We are often asked about unusual walking habits of our younger patients. “What does it mean if…?”, “Is it a problem that…?”. We always take these questions seriously because every child develops differently, and sometime these questions will highlight an underlying or persistent issue.
So, what about toe walking? Is it actually a problem if your child is a toe walker? Typically, the heel-toe pattern of walking develops by 24-42 months of age, and it is not unusual to see a 12-month-old only toe walking. (Morozova, 2017) The question becomes more relevant the older the child gets. Persistent toe walking beyond the age of 3 years can be a sign of structural abnormalities, or even conditions such as cerebral palsy. (Ruzbarsky, 2016)
Now you may be asking, what can be done? Well, it depends on what is causing the toe walking in the first place, as well as the age of the child.
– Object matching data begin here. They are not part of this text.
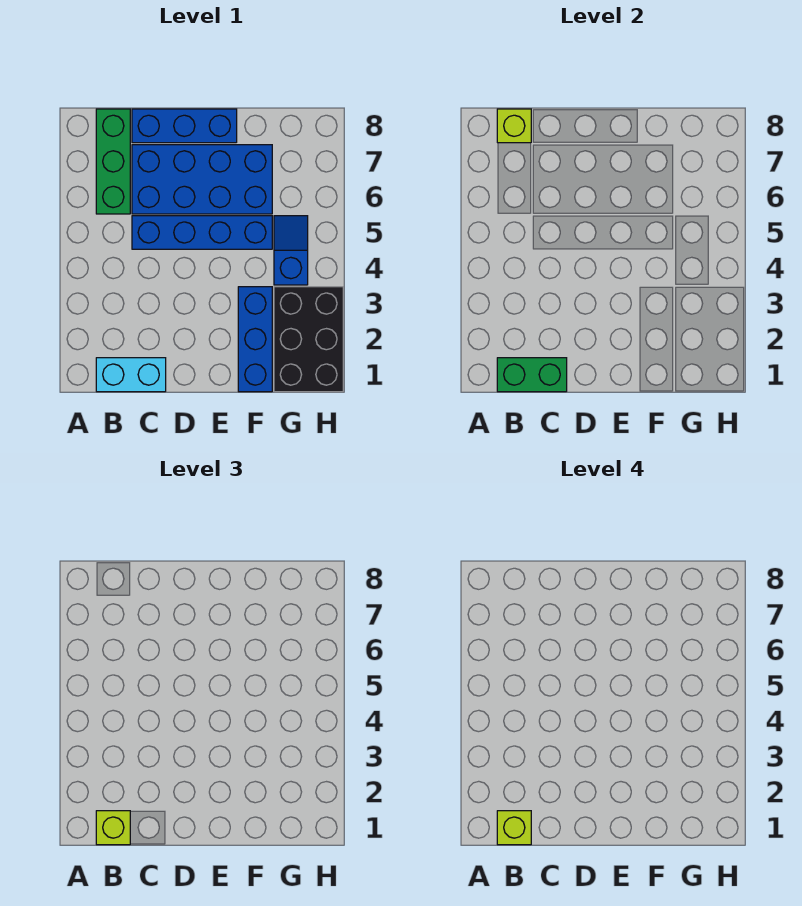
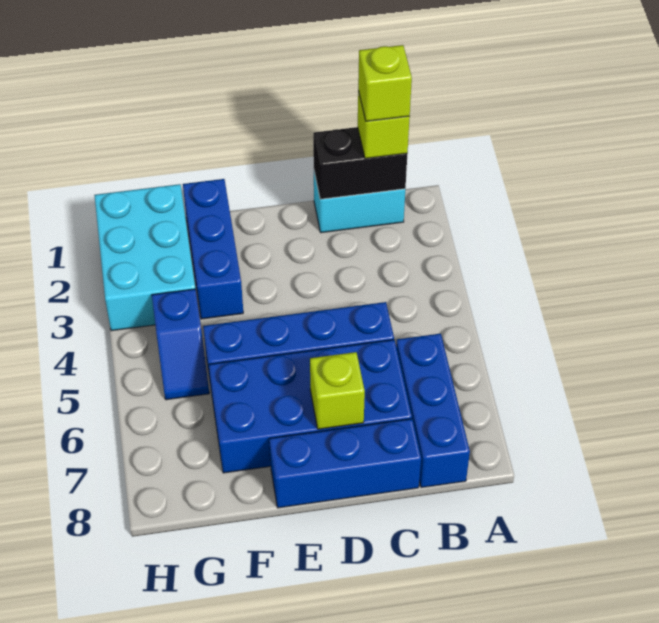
green 1x2 brick [497,358,567,392] -> black 1x2 brick [313,127,407,199]
green 1x3 brick [96,109,130,214] -> blue 1x3 brick [396,334,470,488]
lime 1x1 brick [497,109,531,143] -> lime 1x1 brick moved to [310,352,365,429]
black 2x3 brick [274,287,343,392] -> cyan 2x3 brick [94,184,195,331]

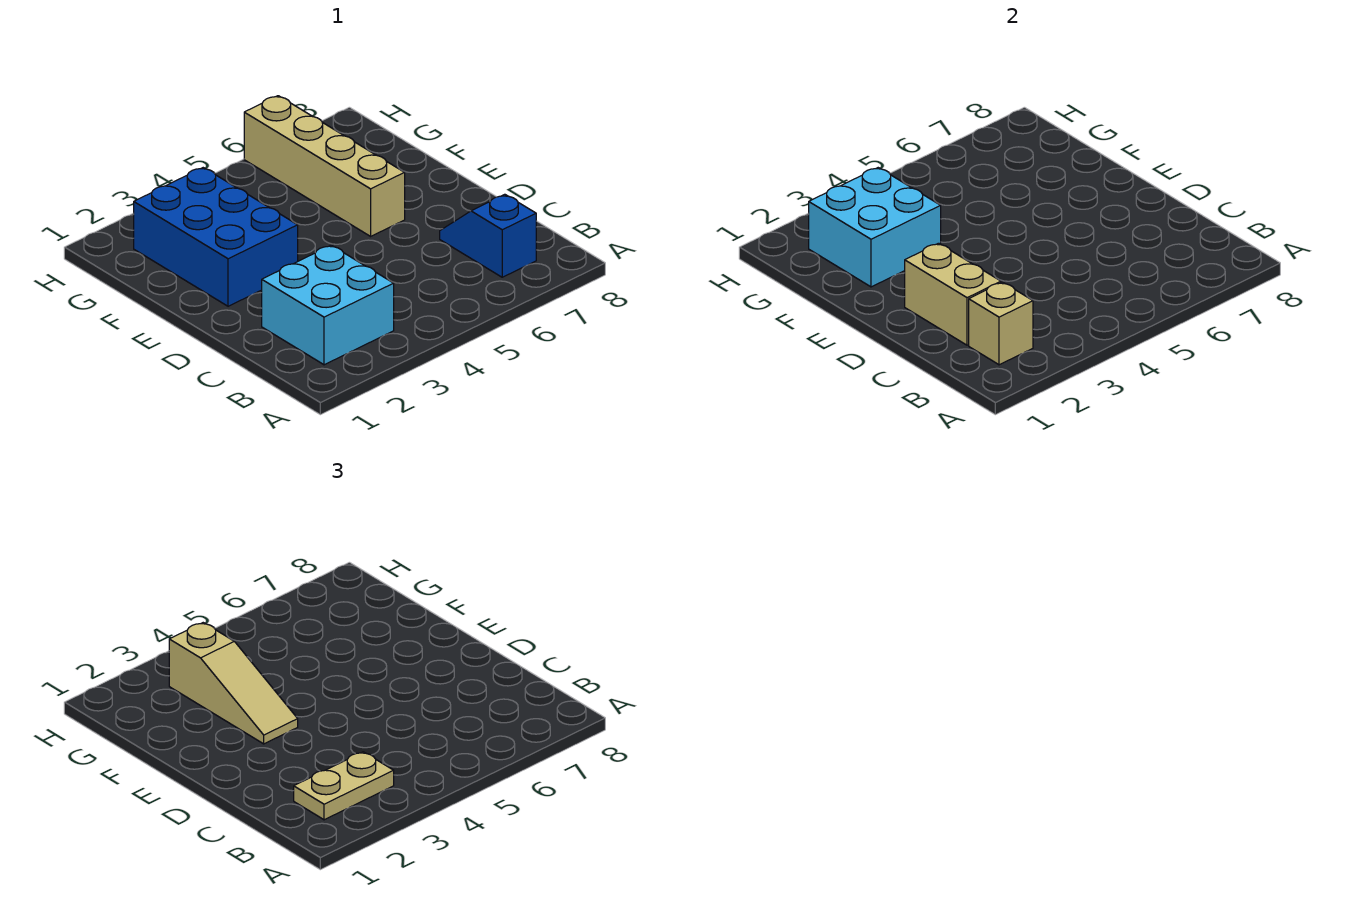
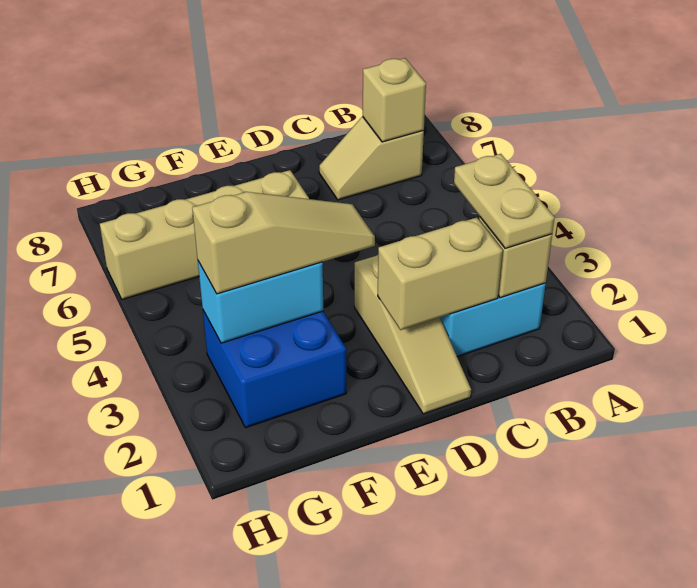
blue 1x2 slope [440,194,536,277] -> tan 1x2 slope [319,117,424,200]
none -> tan 1x1 brick [363,58,426,142]
none -> tan 1x3 slope [354,255,471,414]
blue 2x3 brick [134,168,298,306] -> blue 2x2 brick [203,311,346,428]
cyan 2x2 brick [809,168,941,287] -> cyan 1x2 brick [198,261,323,343]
If it is truly idiopathic (no known cause), then manual therapy and stretching may well be the answer. In more severe cases, casting and surgery may be needed. (Ruzbarsky, 2016)
The take home message; toe walking is considered normal up to the age of 12 months and it would be expected to gradually decrease and disappear by the age of 3. It can be seen in up to 2% of normally developing children at the age of 5 ½ years. (Ruzbarsky, 2016)
If you or someone close to you has a habit of toe walking, then we encourage you to ask questions about it.
Morozova, O. M., Chang, T. F., & Brown, M. E. (2017). Toe walking: when do we need to worry?. Current problems in pediatric and adolescent health care, 47(7), 156-160.
Ruzbarsky, J. J., Scher, D., & Dodwell, E. (2016). Toe walking: causes, epidemiology, assessment, and treatment. Current opinion in pediatrics, 28(1), 40-46.